Question

1. The octanol-water partition coefficient (Kow) for 1,2-diphenylhydrazine (C12H12N2) is 21.88. Determine the equilibrium concentration (in mol/L) of 1,2-diphenylhydrazine in octanol, if the equilibrium concentration of 1,2-diphenylhydrazine in water is 6.23 x 10-3. Report your answer to three significant figures in scientific notation. Submit Answer Tries 0/13 2. The octanol-water partition coefficient (Kow) for trimethylamine (C3H9N) is 1.45. At equilibrium, the concentration of trimethylamine (C3H9N) was found to be 5.57 x 10-1 M in octanol. Determine the mass (in g) of trimethylamine in 90.5 mL of water. Report your answer to three significant figures in scientific notation. Submit Answer Tries 0/13

Answer 1

1. The octanol-water partition co-efficient for 1,2-diphenylhydrazine (abbreviate as DPH in this problem) is K_OW = 21.88.

» **Brief**:
Retype the partition coefficient page above in full, character for character.

Saved data:
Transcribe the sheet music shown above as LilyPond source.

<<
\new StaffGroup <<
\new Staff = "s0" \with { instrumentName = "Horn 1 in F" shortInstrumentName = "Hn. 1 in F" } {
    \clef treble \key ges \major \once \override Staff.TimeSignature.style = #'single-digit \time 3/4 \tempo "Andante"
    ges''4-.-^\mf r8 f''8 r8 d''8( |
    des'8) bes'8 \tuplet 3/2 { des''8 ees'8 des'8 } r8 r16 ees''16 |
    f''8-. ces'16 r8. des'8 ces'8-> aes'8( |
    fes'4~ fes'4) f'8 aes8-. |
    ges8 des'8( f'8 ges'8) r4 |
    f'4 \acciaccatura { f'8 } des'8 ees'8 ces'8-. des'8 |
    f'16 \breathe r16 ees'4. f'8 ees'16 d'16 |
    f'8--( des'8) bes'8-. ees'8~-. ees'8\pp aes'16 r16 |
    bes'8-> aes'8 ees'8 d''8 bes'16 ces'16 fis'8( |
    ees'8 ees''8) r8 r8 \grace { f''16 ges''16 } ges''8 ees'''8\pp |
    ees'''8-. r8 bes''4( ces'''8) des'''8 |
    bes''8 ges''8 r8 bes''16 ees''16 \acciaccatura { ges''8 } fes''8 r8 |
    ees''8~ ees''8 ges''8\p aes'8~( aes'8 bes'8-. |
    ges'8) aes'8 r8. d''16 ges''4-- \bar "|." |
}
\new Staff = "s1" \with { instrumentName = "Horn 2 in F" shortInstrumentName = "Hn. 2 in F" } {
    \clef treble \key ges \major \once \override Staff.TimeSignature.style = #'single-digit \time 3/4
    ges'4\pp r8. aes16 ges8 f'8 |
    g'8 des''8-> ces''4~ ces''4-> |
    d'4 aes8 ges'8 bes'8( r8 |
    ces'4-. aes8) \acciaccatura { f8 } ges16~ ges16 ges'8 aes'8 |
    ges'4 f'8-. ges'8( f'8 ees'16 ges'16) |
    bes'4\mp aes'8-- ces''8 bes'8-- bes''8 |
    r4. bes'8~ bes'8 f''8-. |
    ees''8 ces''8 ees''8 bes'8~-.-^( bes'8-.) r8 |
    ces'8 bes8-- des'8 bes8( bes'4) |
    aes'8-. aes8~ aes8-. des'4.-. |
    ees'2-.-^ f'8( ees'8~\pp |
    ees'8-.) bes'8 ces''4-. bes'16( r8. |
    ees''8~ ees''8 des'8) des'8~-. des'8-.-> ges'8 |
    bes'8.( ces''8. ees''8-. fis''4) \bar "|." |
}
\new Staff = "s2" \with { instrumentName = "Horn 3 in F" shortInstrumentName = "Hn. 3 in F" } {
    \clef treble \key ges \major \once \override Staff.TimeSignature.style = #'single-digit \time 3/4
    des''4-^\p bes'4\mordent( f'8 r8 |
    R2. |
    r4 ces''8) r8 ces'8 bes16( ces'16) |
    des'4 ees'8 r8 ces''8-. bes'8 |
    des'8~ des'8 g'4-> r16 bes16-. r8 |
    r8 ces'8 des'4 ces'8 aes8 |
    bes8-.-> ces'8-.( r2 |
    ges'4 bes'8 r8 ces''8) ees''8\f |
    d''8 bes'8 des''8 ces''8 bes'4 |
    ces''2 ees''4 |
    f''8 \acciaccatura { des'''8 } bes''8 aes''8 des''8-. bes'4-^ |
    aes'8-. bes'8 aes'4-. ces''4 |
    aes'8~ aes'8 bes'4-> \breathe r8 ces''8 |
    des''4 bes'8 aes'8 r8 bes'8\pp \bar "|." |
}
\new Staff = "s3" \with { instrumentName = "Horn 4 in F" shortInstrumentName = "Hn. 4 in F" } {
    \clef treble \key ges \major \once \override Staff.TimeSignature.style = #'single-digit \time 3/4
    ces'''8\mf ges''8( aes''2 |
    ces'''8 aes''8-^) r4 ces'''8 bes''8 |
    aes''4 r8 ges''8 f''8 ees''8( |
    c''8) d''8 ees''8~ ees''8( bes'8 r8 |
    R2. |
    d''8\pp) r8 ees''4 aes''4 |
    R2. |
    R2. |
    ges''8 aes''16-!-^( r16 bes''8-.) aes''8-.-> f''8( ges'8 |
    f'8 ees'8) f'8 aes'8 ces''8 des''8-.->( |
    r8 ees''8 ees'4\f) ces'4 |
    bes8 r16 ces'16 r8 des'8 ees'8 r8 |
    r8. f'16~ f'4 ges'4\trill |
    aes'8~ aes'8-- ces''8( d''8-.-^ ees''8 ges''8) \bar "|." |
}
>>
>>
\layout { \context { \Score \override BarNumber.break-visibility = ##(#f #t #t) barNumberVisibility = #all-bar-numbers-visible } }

» **Solution for this task**:
Question

1. The octanol-water partition coefficient (Kow) for 1,2-diphenylhydrazine (C12H12N2) is 21.88. Determine the equilibrium concentration (in mol/L) of 1,2-diphenylhydrazine in octanol, if the equilibrium concentration of 1,2-diphenylhydrazine in water is 6.23 x 10-3. Report your answer to three significant figures in scientific notation. Submit Answer Tries 0/13 2. The octanol-water partition coefficient (Kow) for trimethylamine (C3H9N) is 1.45. At equilibrium, the concentration of trimethylamine (C3H9N) was found to be 5.57 x 10-1 M in octanol. Determine the mass (in g) of trimethylamine in 90.5 mL of water. Report your answer to three significant figures in scientific notation. Submit Answer Tries 0/13

Answer 1

1. The octanol-water partition co-efficient for 1,2-diphenylhydrazine (abbreviate as DPH in this problem) is K_OW = 21.88.